Rund 3400 ukrainische Kriegsflüchtlinge sind zurzeit bei der Ausländerbehörde des Kreises Borken gemeldet, davon 435 mit Wohnort Gronau. 150 Personen sind minderjährig, 29 Personen über 65 Jahre alt, 162 Personen sind männlich, 273 Personen weiblich. Das Aufnahmesoll der Stadt Gronau liegt laut Bezirksregierung Arnsberg bei 624 Personen. Dieses Soll ist aktuell zu knapp 90 Prozent erfüllt, sodass noch 68 Personen zugewiesen werden könnten.
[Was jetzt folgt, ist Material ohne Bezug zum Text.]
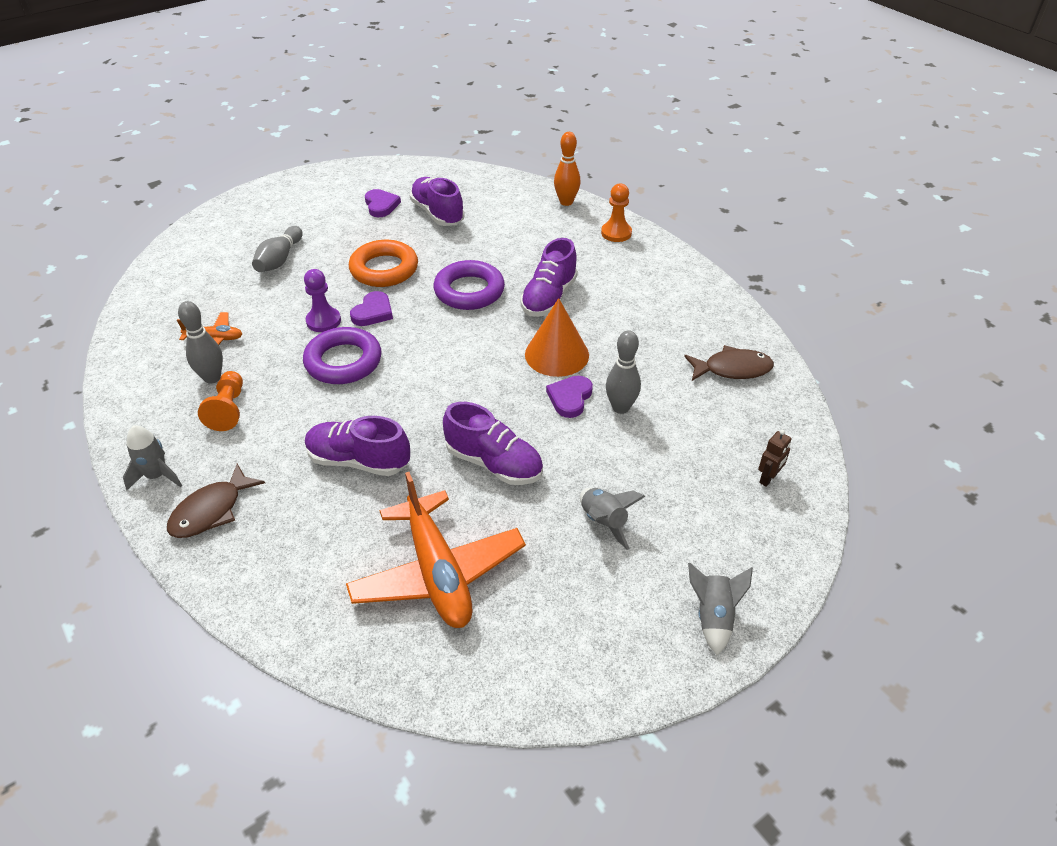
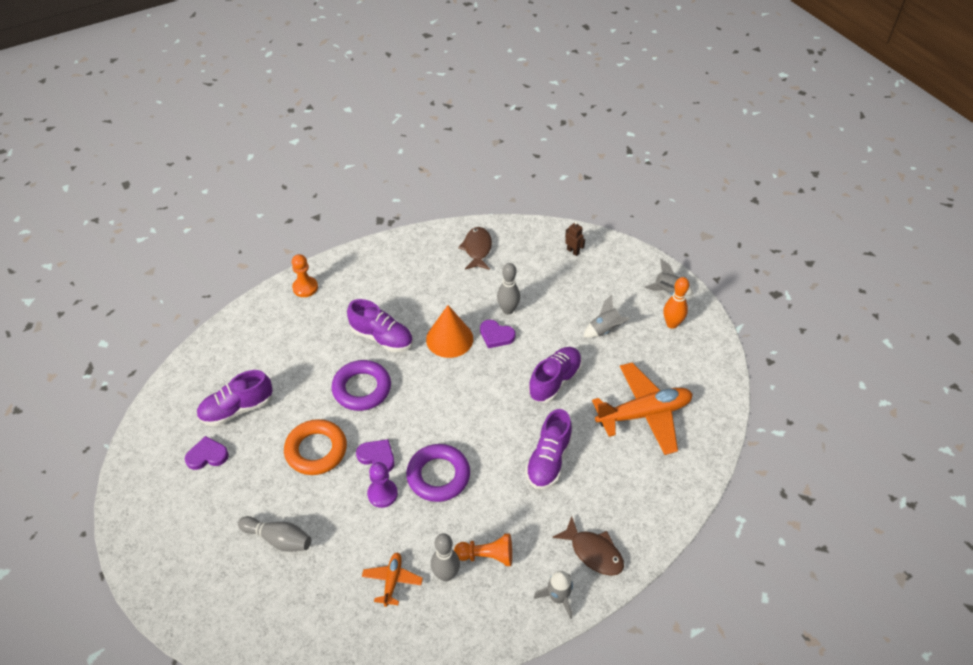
camera: 85 degrees left, 5 degrees up
orange bowling pin [554,132,580,206] -> orange bowling pin moved to [664,277,689,329]

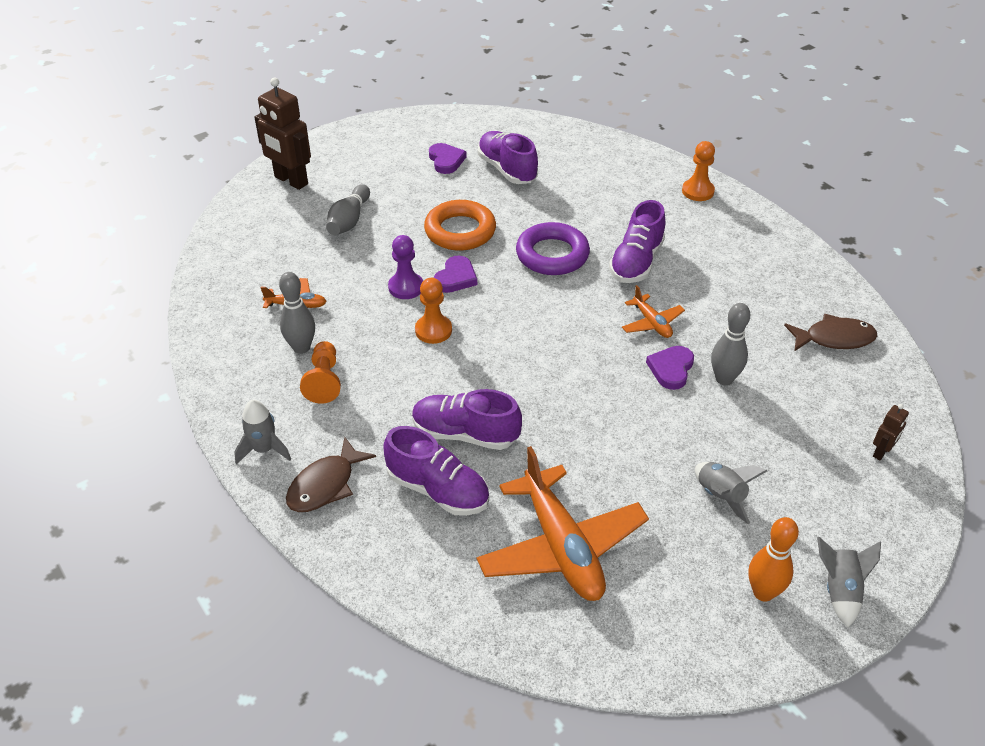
camera: 85 degrees right, 5 degrees down
purple ring [406,444,470,502] -> orange pawn [415,278,452,344]
orange cone [426,305,473,358] -> orange plane [622,285,685,338]
purple shoe [528,347,582,403] -> purple shoe moved to [383,426,489,516]
none -> brown robot [254,78,311,190]

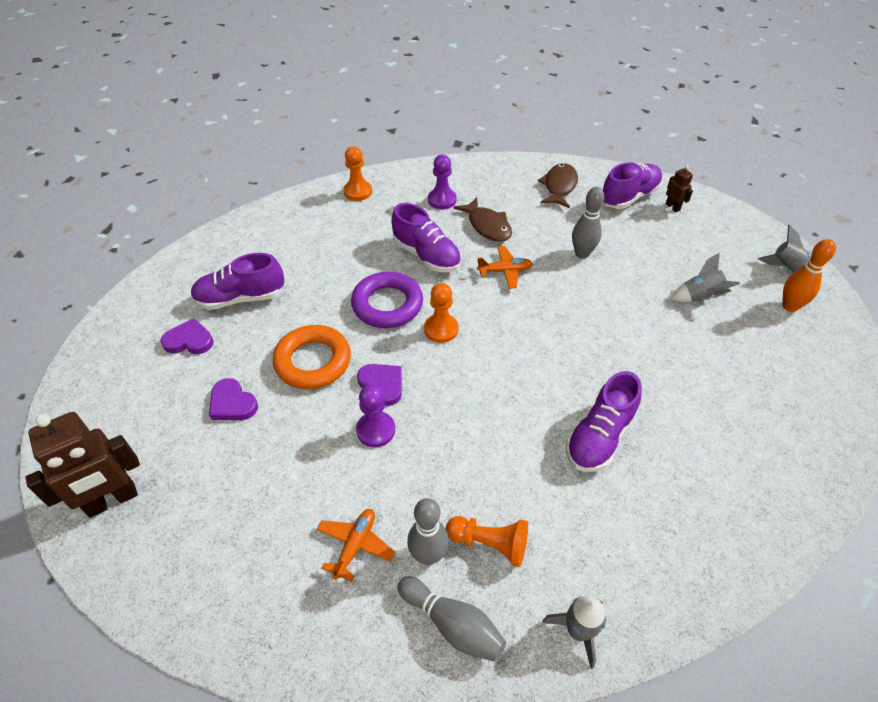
camera: 70 degrees left, 5 degrees up
brown fish [286,437,376,512] -> brown fish moved to [453,197,512,242]
grey bowling pin [326,184,370,235] -> grey bowling pin moved to [397,576,506,662]
purple shoe [383,426,489,516] -> purple shoe moved to [603,162,663,209]
orange pawn [415,278,452,344] -> orange pawn moved to [424,283,458,343]
orange plane [477,446,649,601] -> none
purple heart [646,346,694,390] -> purple heart moved to [209,378,258,420]
none -> purple pawn [428,155,456,209]

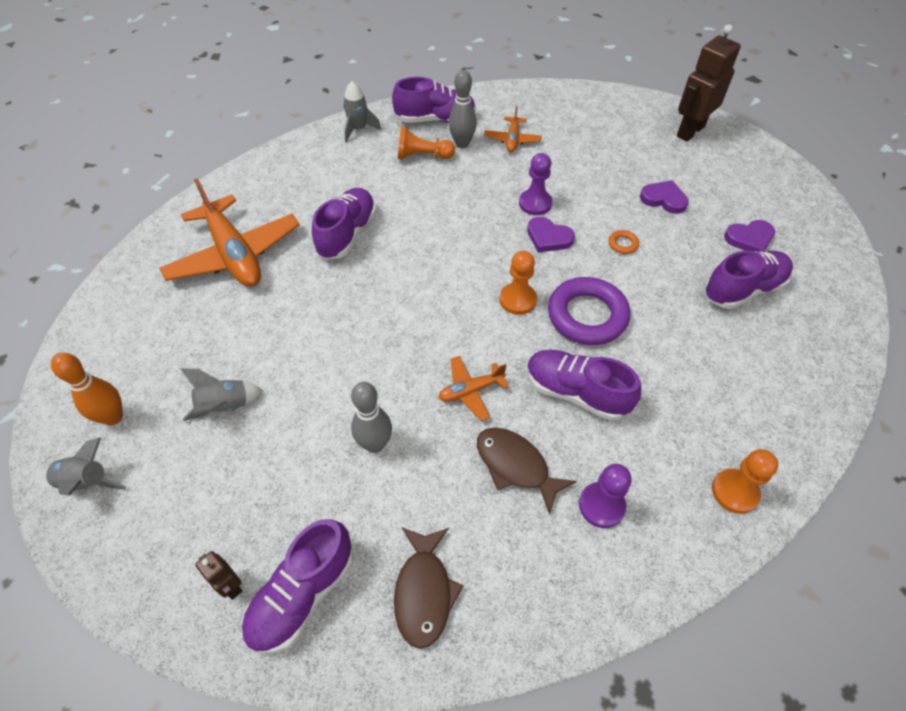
camera: 165 degrees right, 5 degrees up
orange ring [273,325,351,389] -> orange ring [609,230,639,254], size x0.41
grey bowling pin [397,576,506,662] -> purple shoe [392,77,476,123]
none -> orange plane [159,179,300,287]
Das geht aus dem Bericht der Verwaltung hervor, den der Sozialausschuss am Dienstag zur Kenntnis nahm.

Nach der Ankunft in Gronau werden die Geflüchteten vom Team Integration u.a. über die finanziellen Hilfsmöglichkeiten informiert. Sofern Bedarf besteht, können Leistungen nach dem Asylbewerberleistungsgesetz bzw. mittlerweile nach dem SGB II gewährt werden. Für die Unterbringung sorgt der Fachdienst Gebäudemanagement.
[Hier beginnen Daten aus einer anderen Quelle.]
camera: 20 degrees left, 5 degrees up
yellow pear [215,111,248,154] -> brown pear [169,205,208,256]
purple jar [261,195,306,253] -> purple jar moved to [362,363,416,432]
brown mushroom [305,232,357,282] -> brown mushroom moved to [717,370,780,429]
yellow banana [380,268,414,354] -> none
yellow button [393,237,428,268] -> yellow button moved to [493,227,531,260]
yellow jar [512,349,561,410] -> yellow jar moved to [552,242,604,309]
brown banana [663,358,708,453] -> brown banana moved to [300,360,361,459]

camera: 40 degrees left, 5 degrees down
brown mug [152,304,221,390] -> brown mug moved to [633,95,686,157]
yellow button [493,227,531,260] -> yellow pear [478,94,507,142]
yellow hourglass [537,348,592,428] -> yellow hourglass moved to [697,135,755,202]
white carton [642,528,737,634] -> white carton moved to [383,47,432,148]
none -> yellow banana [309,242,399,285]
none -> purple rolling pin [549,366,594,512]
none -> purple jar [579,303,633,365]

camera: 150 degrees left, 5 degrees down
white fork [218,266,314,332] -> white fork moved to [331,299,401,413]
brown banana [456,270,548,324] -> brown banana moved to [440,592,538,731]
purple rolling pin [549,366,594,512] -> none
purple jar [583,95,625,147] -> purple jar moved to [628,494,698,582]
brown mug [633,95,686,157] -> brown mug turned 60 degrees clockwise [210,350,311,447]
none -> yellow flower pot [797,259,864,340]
74 Schülerinnen und Schüler

Sechs Personen – eine Integrationslotsin und fünf Integrationshelferinnen (4,7 Vollzeitkräfte) – sind zurzeit zuständig für die Erstorientierung geflüchteter Menschen aus aller Welt. Der Erstkontakt wird entweder im Rahmen des Zuweisungsverfahrens oder im Rahmen der aufsuchenden Arbeit hergestellt. Daneben steht das Team während der Sprechstunden montags und mittwochs von 14 bis 16 Uhr am Jöbkesweg 5 und am Kurt-Schumacher-Platz 9 zur Verfügung. Auch außerhalb der Sprechstunden besteht die Möglichkeit, Kontakt aufnehmen. Während der Sprechstunden werden in der Regel die Sprachen Englisch, Französisch, Russisch, Italienisch und Arabisch abgedeckt. Seit dem 1. Juli haben 242 Personen diese Dienstleistung mindestens einmal in Anspruch genommen. Insgesamt wurde 747 mal zu den Themen Arbeit, Wohnen, Gesundheit, Behörden Geld, Schule oder „Sonstiges“ beraten.
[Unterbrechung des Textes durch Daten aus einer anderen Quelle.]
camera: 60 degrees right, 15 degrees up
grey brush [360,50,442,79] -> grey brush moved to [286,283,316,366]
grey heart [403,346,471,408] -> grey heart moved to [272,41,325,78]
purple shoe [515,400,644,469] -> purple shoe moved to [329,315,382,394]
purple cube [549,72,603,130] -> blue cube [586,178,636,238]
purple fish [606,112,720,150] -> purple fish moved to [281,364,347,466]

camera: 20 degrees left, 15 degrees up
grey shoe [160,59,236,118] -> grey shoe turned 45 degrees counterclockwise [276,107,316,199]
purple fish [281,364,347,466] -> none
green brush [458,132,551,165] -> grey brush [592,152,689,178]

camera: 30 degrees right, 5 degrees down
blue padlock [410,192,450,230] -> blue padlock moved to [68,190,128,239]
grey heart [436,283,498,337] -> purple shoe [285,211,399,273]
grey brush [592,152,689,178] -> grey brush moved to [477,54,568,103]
30 ukrainische Kinder besuchen derzeit Grundschulen in Gronau und Epe, davon allein 13 die Hermann-Löns-Schule. 44 Kinder und Jugendliche aus der Ukraine sind in den weiterführenden Schulen untergebracht, davon 18 in der Fridtjof-Nansen-Realschule, 17 am Gymnasium und neun an der Euregio-Gesamtschule.